Here’s where the revolution begins. The co-operative then decides, democratically, what their most pressing problem is, and uses the premium to solve it. Because the premium is paid per kilo of coffee, and it’s paid to the collective rather than to the individual farmers, it amounts to a significant sum that can achieve amazing things for the whole community. Things we take for granted, like education and healthcare.
That’s the premium for one year. The next year, they are free to tackle the next problem, with the next premium. Meanwhile the farmers are able to increase their personal standard of living with the fair price that they receive, and the stability of income provided by the Fairtrade minimum price and their stable trading relationships within the Fairtrade system.
Fairtrade farmers run their own business – they are not just farmers anymore. They own the business that buys the coffee. They have new opportunities to progress – for example being able to produce higher quality coffee, process their own beans, or apply for organic certification. Cameron Neil describes one farming family whose daughter has studied and taken on a marketing role in their cooperative. The children of coffee farmers no longer need to go into coffee farming or move to the city. Now they have choices. “Fairtrade’s ambition is for people to have what they need to progress” says Cameron.
Wells is emphatic that this is not charity. “They are proud people. They want to know that what they grow is what they earn a living from. They don’t want a freebie. They abhor that whole system of freebies. They have a sense of pride about what they do.”
“For them [Fairtrade] is the telling point of difference [that means] having their own power to make their own economic decisions. It’s about how to improve their own life. Not their own personal life. They recognize that the improvement comes as community. It’s how to improve infrastructure and facility. There are many examples of how that happens.”
Jasper Coffee sells an instant coffee grown in Colombia. There, the coffee farmers on mountaintops had to take their beans (a years’ worth of effort and their only means of supporting themselves) 40km down the mountain on the back of mules to sell it to buyers at the bottom of the mountain. “In Colombia, you get mugged,” says Wells. “If you have to take your mules and coffee to the bottom of the mountain and get paid, guaranteed, you won’t have your money by the time you get back to the top. You’ll be lucky to be alive.”

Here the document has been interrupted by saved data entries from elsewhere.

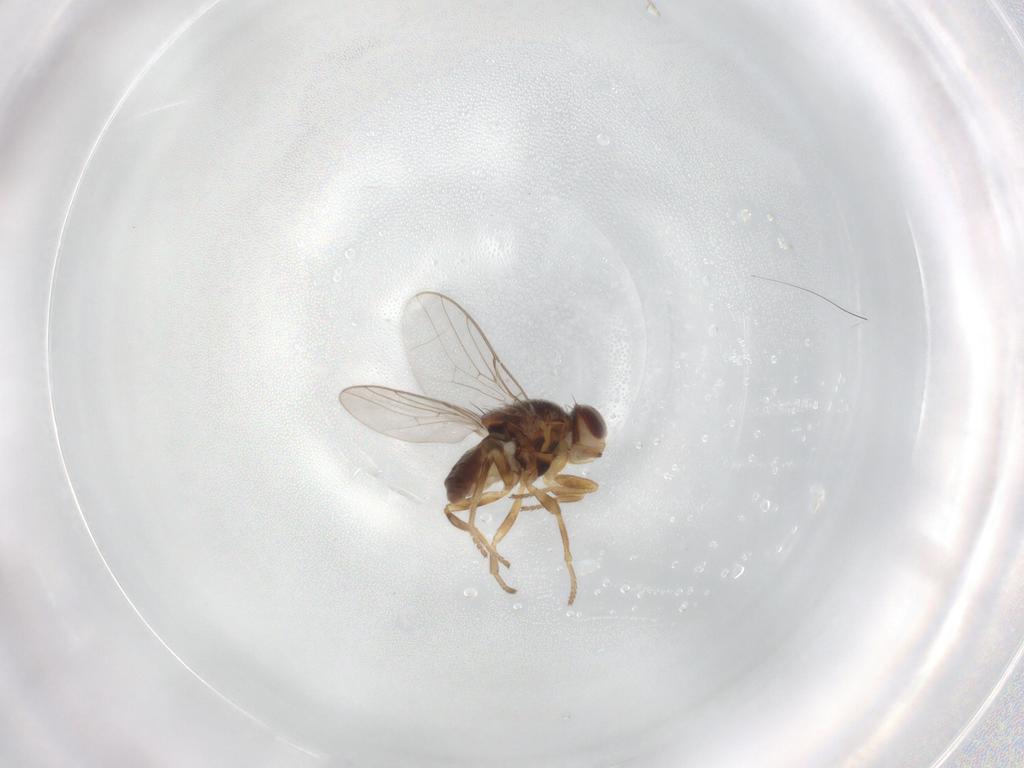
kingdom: Animalia
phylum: Arthropoda
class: Insecta
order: Diptera
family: Chloropidae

So the first act of the new local Fairtrade cooperative was to build a warehouse and a bank at the top of the mountain. Now farmers take their coffee to the local warehouse. They take in cash only what they need for the week – the rest stays safe in the bank. The coop bought vehicles to transport the coffee down the mountain, and built bridges, again to make transport easier. They bought more land next to the warehouse and built a drying plant (which increases the quality of the coffee because it dries evenly – leading to a higher price and better income).
Ultimately, Fairtrade is about an end to slavery. As Wells puts it: “Our Western culture, our economy is still under this umbrella of slavery. We still want those people to be poverty stricken so that we can have this cheap product.”
As I leave the premises of Jasper coffee I am buzzing – not only from the coffee fumes I have been delighting in for the last hour, or from the magnificent (and potent) latte I received on arrival, but from the ideas that Wells has planted in my head. The slave trade exists, indeed it thrives as a fundamental part of our economy. By switching to Fairtrade, we can end slavery, and be the agents of phenomenal positive, worldwide change. That tastes pretty good to me.